**PROBLEM TO WORK ON**
In the listing, take the part that opens with the line containing "# Article L145-8" and closes with the line containing "Le droit au", and change "propriétaire" to "titulaire" there. Give back only those lines, with everything else left the same.

Source texts of formatted documents
__________
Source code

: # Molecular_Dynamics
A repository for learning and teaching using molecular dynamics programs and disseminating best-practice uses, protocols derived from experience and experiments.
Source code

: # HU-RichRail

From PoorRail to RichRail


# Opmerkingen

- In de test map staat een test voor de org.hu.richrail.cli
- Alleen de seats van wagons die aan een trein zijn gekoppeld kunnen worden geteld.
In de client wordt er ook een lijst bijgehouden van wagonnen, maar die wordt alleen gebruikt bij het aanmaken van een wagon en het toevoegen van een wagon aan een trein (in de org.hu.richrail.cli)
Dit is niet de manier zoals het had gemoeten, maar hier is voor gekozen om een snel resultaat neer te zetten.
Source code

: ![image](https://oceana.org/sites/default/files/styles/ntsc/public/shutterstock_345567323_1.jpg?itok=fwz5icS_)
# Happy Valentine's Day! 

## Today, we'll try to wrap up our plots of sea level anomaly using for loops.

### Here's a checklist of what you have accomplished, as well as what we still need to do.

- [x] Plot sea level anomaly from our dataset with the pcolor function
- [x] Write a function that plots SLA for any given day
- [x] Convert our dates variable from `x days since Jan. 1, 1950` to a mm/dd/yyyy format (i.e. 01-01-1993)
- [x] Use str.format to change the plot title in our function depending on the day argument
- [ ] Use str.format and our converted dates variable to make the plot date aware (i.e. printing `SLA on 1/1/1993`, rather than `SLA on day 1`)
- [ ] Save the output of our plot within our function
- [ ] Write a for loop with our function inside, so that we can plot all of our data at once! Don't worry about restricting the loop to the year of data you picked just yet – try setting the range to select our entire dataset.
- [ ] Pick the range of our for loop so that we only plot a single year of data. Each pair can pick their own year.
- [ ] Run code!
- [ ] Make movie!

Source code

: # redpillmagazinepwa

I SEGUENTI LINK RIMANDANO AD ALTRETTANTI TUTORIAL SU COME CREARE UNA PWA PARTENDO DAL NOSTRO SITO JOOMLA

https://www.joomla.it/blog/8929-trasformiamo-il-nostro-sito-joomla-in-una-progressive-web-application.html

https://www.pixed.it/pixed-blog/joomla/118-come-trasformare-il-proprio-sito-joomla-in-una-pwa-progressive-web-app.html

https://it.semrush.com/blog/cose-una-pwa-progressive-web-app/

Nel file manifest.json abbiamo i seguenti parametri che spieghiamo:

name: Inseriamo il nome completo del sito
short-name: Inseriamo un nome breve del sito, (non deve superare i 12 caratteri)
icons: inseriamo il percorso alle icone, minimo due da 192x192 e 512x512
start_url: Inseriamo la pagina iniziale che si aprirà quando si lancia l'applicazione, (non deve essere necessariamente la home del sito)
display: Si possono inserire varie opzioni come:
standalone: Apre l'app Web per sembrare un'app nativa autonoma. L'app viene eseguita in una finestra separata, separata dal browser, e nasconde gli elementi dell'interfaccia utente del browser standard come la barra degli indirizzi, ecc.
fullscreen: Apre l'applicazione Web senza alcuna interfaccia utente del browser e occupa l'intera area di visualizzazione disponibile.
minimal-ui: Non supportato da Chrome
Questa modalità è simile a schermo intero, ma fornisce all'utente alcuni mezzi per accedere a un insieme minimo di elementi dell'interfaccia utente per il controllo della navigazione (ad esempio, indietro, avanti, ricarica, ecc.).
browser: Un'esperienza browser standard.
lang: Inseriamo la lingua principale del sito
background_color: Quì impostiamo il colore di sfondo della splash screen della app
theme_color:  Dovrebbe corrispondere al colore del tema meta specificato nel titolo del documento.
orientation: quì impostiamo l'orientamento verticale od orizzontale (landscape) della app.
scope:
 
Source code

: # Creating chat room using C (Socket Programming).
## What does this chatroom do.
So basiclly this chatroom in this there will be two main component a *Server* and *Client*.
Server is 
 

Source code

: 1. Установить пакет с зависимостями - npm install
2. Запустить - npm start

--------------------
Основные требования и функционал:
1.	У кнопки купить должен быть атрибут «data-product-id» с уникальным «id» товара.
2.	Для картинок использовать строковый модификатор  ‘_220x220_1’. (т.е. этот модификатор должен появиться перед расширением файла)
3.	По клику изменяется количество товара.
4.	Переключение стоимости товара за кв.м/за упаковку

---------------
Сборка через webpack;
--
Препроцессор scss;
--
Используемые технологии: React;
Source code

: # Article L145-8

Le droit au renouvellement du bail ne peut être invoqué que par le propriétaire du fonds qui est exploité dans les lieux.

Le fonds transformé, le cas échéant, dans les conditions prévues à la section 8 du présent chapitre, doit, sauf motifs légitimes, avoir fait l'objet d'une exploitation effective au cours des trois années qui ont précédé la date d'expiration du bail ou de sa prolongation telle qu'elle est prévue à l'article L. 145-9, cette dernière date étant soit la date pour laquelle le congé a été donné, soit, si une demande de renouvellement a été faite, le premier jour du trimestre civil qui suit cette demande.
__________
**TASK RESULT**
: # Article L145-8

Le droit au renouvellement du bail ne peut être invoqué que par le titulaire du fonds qui est exploité dans les lieux.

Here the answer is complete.